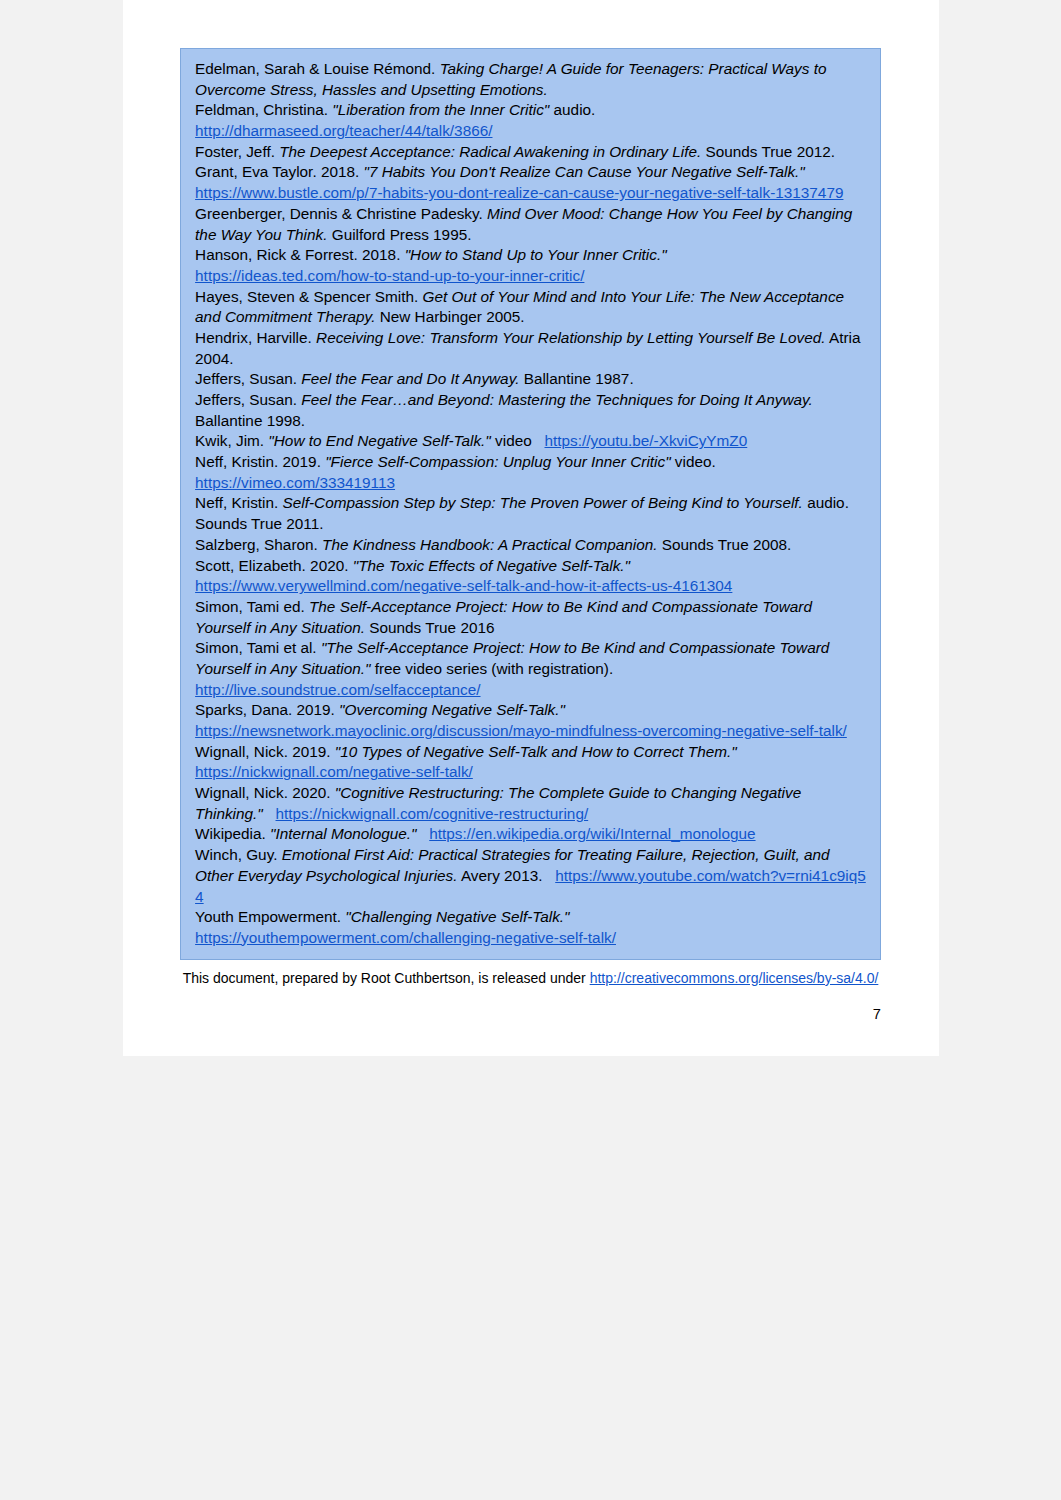Edelman, Sarah & Louise Rémond. Taking Charge! A Guide for Teenagers: Practical Ways to Overcome Stress, Hassles and Upsetting Emotions.
Feldman, Christina. "Liberation from the Inner Critic" audio.
http://dharmaseed.org/teacher/44/talk/3866/
Foster, Jeff. The Deepest Acceptance: Radical Awakening in Ordinary Life. Sounds True 2012.
Grant, Eva Taylor. 2018. "7 Habits You Don't Realize Can Cause Your Negative Self-Talk."
https://www.bustle.com/p/7-habits-you-dont-realize-can-cause-your-negative-self-talk-13137479
Greenberger, Dennis & Christine Padesky. Mind Over Mood: Change How You Feel by Changing the Way You Think. Guilford Press 1995.
Hanson, Rick & Forrest. 2018. "How to Stand Up to Your Inner Critic."
https://ideas.ted.com/how-to-stand-up-to-your-inner-critic/
Hayes, Steven & Spencer Smith. Get Out of Your Mind and Into Your Life: The New Acceptance and Commitment Therapy. New Harbinger 2005.
Hendrix, Harville. Receiving Love: Transform Your Relationship by Letting Yourself Be Loved. Atria 2004.
Jeffers, Susan. Feel the Fear and Do It Anyway. Ballantine 1987.
Jeffers, Susan. Feel the Fear…and Beyond: Mastering the Techniques for Doing It Anyway. Ballantine 1998.
Kwik, Jim. "How to End Negative Self-Talk." video https://youtu.be/-XkviCyYmZ0
Neff, Kristin. 2019. "Fierce Self-Compassion: Unplug Your Inner Critic" video.
https://vimeo.com/333419113
Neff, Kristin. Self-Compassion Step by Step: The Proven Power of Being Kind to Yourself. audio. Sounds True 2011.
Salzberg, Sharon. The Kindness Handbook: A Practical Companion. Sounds True 2008.
Scott, Elizabeth. 2020. "The Toxic Effects of Negative Self-Talk."
https://www.verywellmind.com/negative-self-talk-and-how-it-affects-us-4161304
Simon, Tami ed. The Self-Acceptance Project: How to Be Kind and Compassionate Toward Yourself in Any Situation. Sounds True 2016
Simon, Tami et al. "The Self-Acceptance Project: How to Be Kind and Compassionate Toward Yourself in Any Situation." free video series (with registration).
http://live.soundstrue.com/selfacceptance/
Sparks, Dana. 2019. "Overcoming Negative Self-Talk."
https://newsnetwork.mayoclinic.org/discussion/mayo-mindfulness-overcoming-negative-self-talk/
Wignall, Nick. 2019. "10 Types of Negative Self-Talk and How to Correct Them."
https://nickwignall.com/negative-self-talk/
Wignall, Nick. 2020. "Cognitive Restructuring: The Complete Guide to Changing Negative Thinking." https://nickwignall.com/cognitive-restructuring/
Wikipedia. "Internal Monologue." https://en.wikipedia.org/wiki/Internal_monologue
Winch, Guy. Emotional First Aid: Practical Strategies for Treating Failure, Rejection, Guilt, and Other Everyday Psychological Injuries. Avery 2013. https://www.youtube.com/watch?v=rni41c9iq54
Youth Empowerment. "Challenging Negative Self-Talk."
https://youthempowerment.com/challenging-negative-self-talk/
This document, prepared by Root Cuthbertson, is released under http://creativecommons.org/licenses/by-sa/4.0/
7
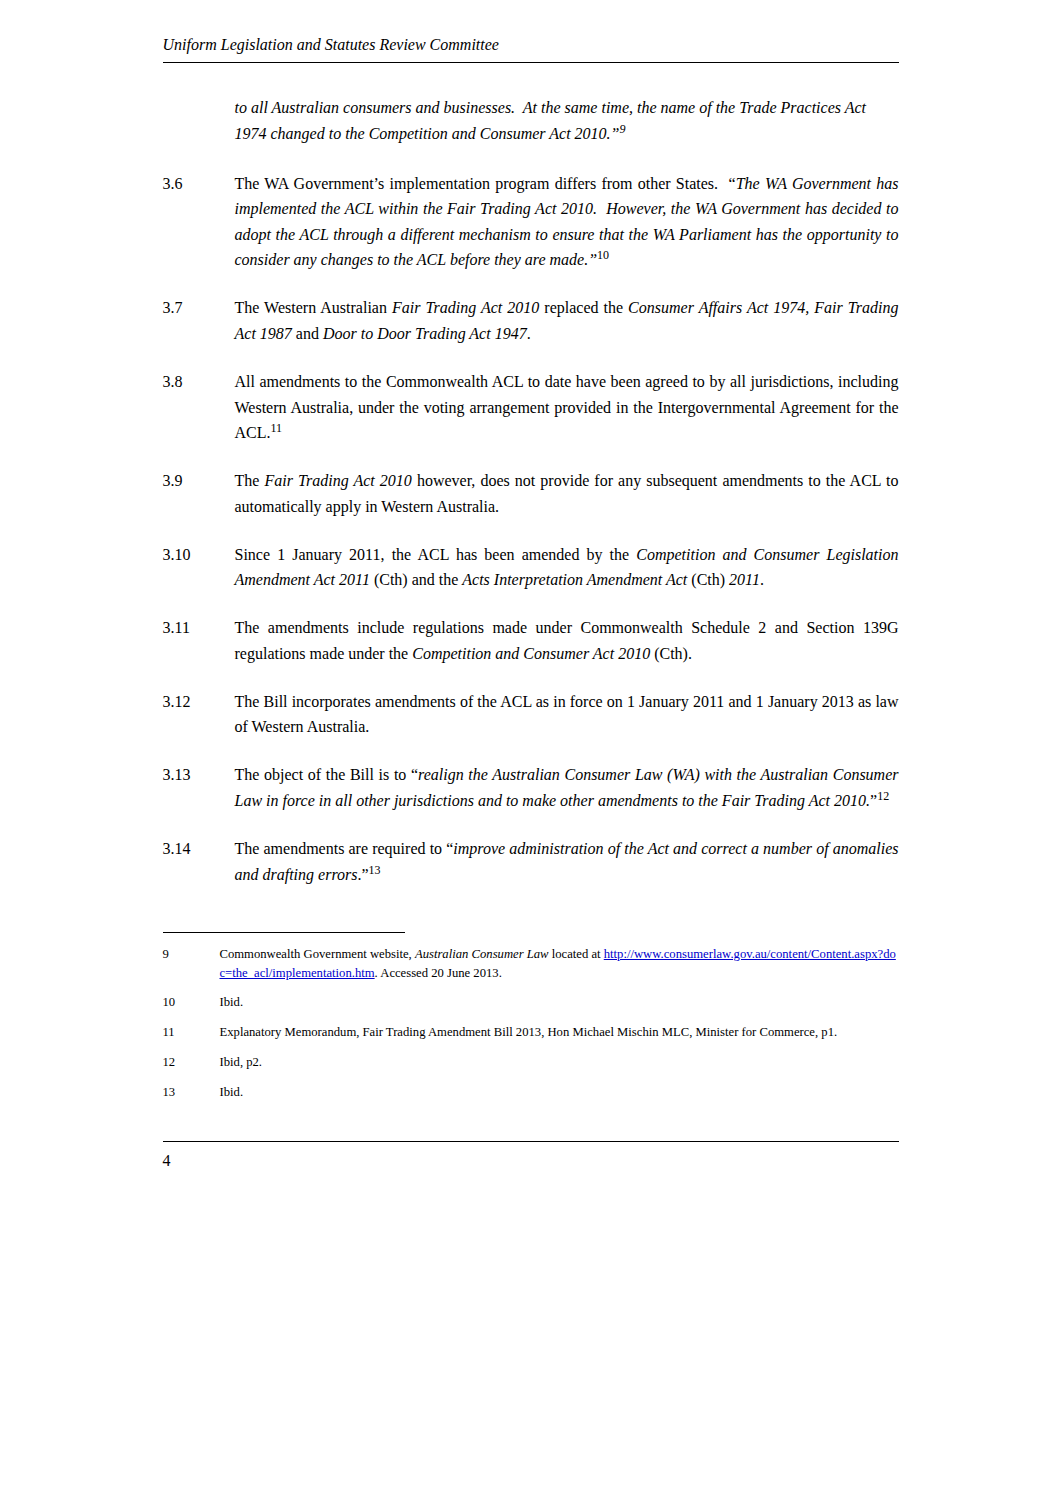Uniform Legislation and Statutes Review Committee
to all Australian consumers and businesses. At the same time, the name of the Trade Practices Act 1974 changed to the Competition and Consumer Act 2010.”9
3.6 The WA Government’s implementation program differs from other States. “The WA Government has implemented the ACL within the Fair Trading Act 2010. However, the WA Government has decided to adopt the ACL through a different mechanism to ensure that the WA Parliament has the opportunity to consider any changes to the ACL before they are made.”10
3.7 The Western Australian Fair Trading Act 2010 replaced the Consumer Affairs Act 1974, Fair Trading Act 1987 and Door to Door Trading Act 1947.
3.8 All amendments to the Commonwealth ACL to date have been agreed to by all jurisdictions, including Western Australia, under the voting arrangement provided in the Intergovernmental Agreement for the ACL.11
3.9 The Fair Trading Act 2010 however, does not provide for any subsequent amendments to the ACL to automatically apply in Western Australia.
3.10 Since 1 January 2011, the ACL has been amended by the Competition and Consumer Legislation Amendment Act 2011 (Cth) and the Acts Interpretation Amendment Act (Cth) 2011.
3.11 The amendments include regulations made under Commonwealth Schedule 2 and Section 139G regulations made under the Competition and Consumer Act 2010 (Cth).
3.12 The Bill incorporates amendments of the ACL as in force on 1 January 2011 and 1 January 2013 as law of Western Australia.
3.13 The object of the Bill is to “realign the Australian Consumer Law (WA) with the Australian Consumer Law in force in all other jurisdictions and to make other amendments to the Fair Trading Act 2010.”12
3.14 The amendments are required to “improve administration of the Act and correct a number of anomalies and drafting errors.”13
9 Commonwealth Government website, Australian Consumer Law located at http://www.consumerlaw.gov.au/content/Content.aspx?doc=the_acl/implementation.htm. Accessed 20 June 2013.
10 Ibid.
11 Explanatory Memorandum, Fair Trading Amendment Bill 2013, Hon Michael Mischin MLC, Minister for Commerce, p1.
12 Ibid, p2.
13 Ibid.
4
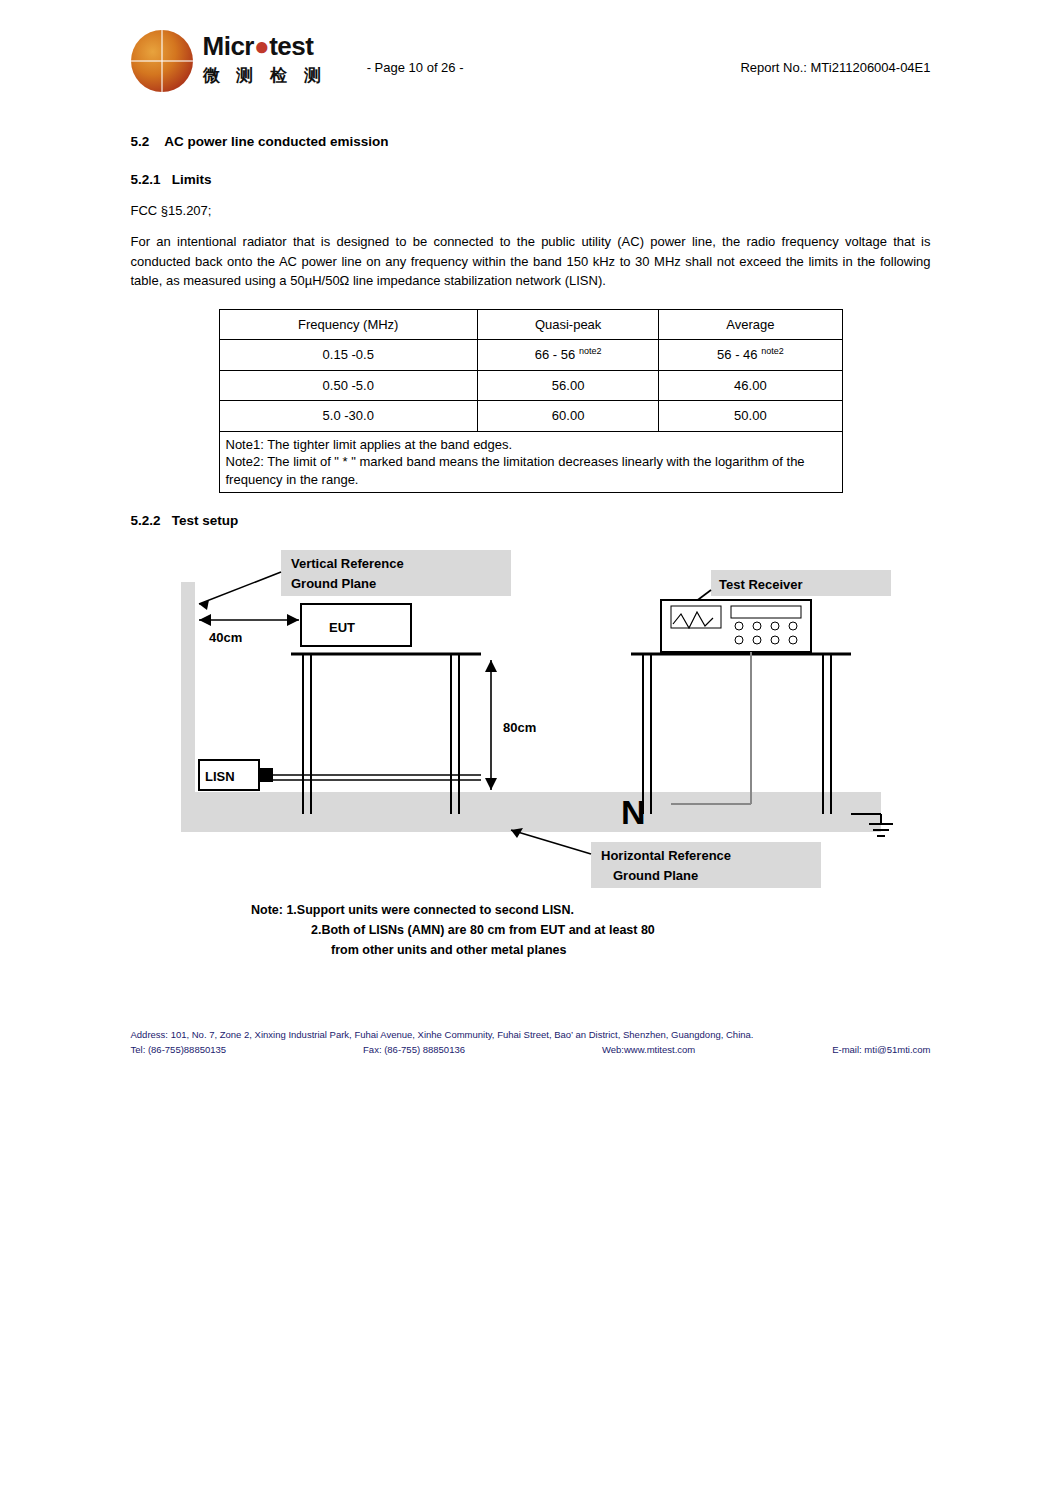Micr●test
微 测 检 测
- Page 10 of 26 - Report No.: MTi211206004-04E1
5.2 AC power line conducted emission
5.2.1 Limits
FCC §15.207;
For an intentional radiator that is designed to be connected to the public utility (AC) power line, the radio frequency voltage that is conducted back onto the AC power line on any frequency within the band 150 kHz to 30 MHz shall not exceed the limits in the following table, as measured using a 50µH/50Ω line impedance stabilization network (LISN).
| Frequency (MHz) | Quasi-peak | Average |
| --- | --- | --- |
| 0.15 -0.5 | 66 - 56 note2 | 56 - 46 note2 |
| 0.50 -5.0 | 56.00 | 46.00 |
| 5.0 -30.0 | 60.00 | 50.00 |
| Note1: The tighter limit applies at the band edges. Note2: The limit of " * " marked band means the limitation decreases linearly with the logarithm of the frequency in the range. |
5.2.2 Test setup
Vertical Reference Ground Plane Test Receiver EUT 40cm LISN 80cm N Horizontal Reference Ground Plane Note: 1.Support units were connected to second LISN. 2.Both of LISNs (AMN) are 80 cm from EUT and at least 80 from other units and other metal planes
Address: 101, No. 7, Zone 2, Xinxing Industrial Park, Fuhai Avenue, Xinhe Community, Fuhai Street, Bao’ an District, Shenzhen, Guangdong, China.
Tel: (86-755)88850135 Fax: (86-755) 88850136 Web:www.mtitest.com E-mail: mti@51mti.com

#####

From the records above, copy out the line with "- 46 note2 |", the line with "Vertical Reference Ground", and every line between them, word for word.

| 0.15 -0.5 | 66 - 56 note2 | 56 - 46 note2 |
| 0.50 -5.0 | 56.00 | 46.00 |
| 5.0 -30.0 | 60.00 | 50.00 |
| Note1: The tighter limit applies at the band edges. Note2: The limit of " * " marked band means the limitation decreases linearly with the logarithm of the frequency in the range. |
5.2.2 Test setup
Vertical Reference Ground Plane Test Receiver EUT 40cm LISN 80cm N Horizontal Reference Ground Plane Note: 1.Support units were connected to second LISN. 2.Both of LISNs (AMN) are 80 cm from EUT and at least 80 from other units and other metal planes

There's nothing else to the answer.